## To do
Print each record exactly as it appears, but drop the images.

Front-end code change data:

┄┄┄┄┄┄┄┄┄┄

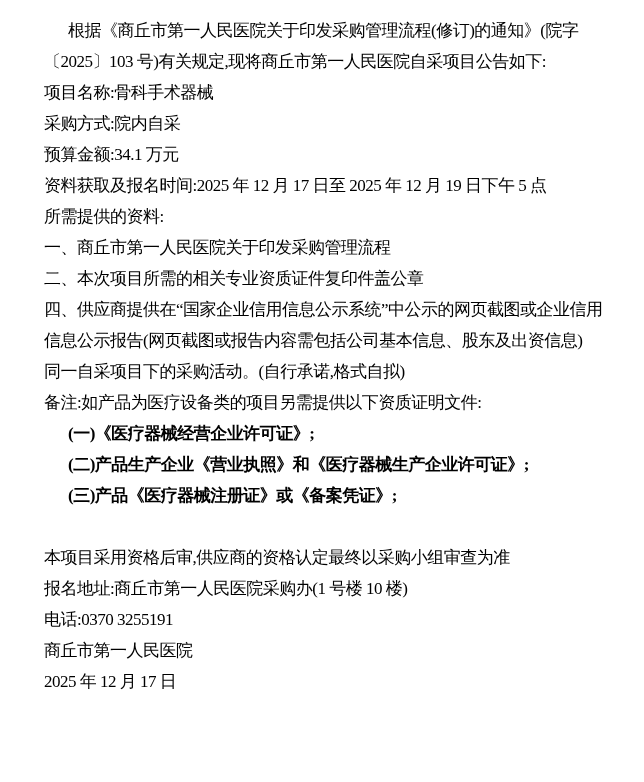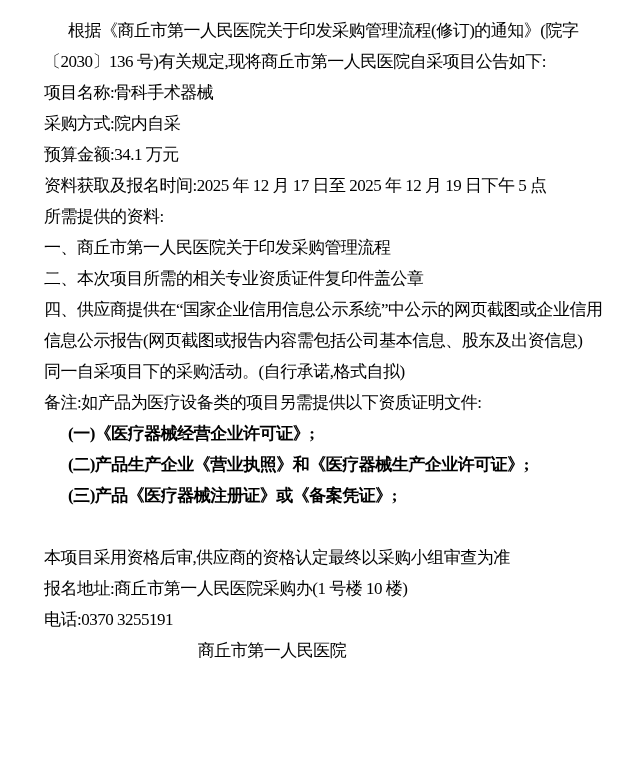--- a/index.html
+++ b/index.html
@@ -45,7 +45,7 @@
 
 <div class="page">
   <div class="line first-indent">根据《商丘市第一人民医院关于印发采购管理流程(修订)的通知》(院字</div>
-  <div class="line">〔2030〕136 号)有关规定,现将商丘市第一人民医院自采项目公告如下:</div>
+  <div class="line">〔2025〕103 号)有关规定,现将商丘市第一人民医院自采项目公告如下:</div>
   <div class="line">项目名称:骨科手术器械</div>
   <div class="line">采购方式:院内自采</div>
   <div class="line">预算金额:34.1 万元</div>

┄┄┄┄┄┄┄┄┄┄

## Finished exercise
--- a/index.html
+++ b/index.html
@@ -45,7 +45,7 @@
 
 <div class="page">
   <div class="line first-indent">根据《商丘市第一人民医院关于印发采购管理流程(修订)的通知》(院字</div>
-  <div class="line">〔2030〕136 号)有关规定,现将商丘市第一人民医院自采项目公告如下:</div>
+  <div class="line">〔2025〕103 号)有关规定,现将商丘市第一人民医院自采项目公告如下:</div>
   <div class="line">项目名称:骨科手术器械</div>
   <div class="line">采购方式:院内自采</div>
   <div class="line">预算金额:34.1 万元</div>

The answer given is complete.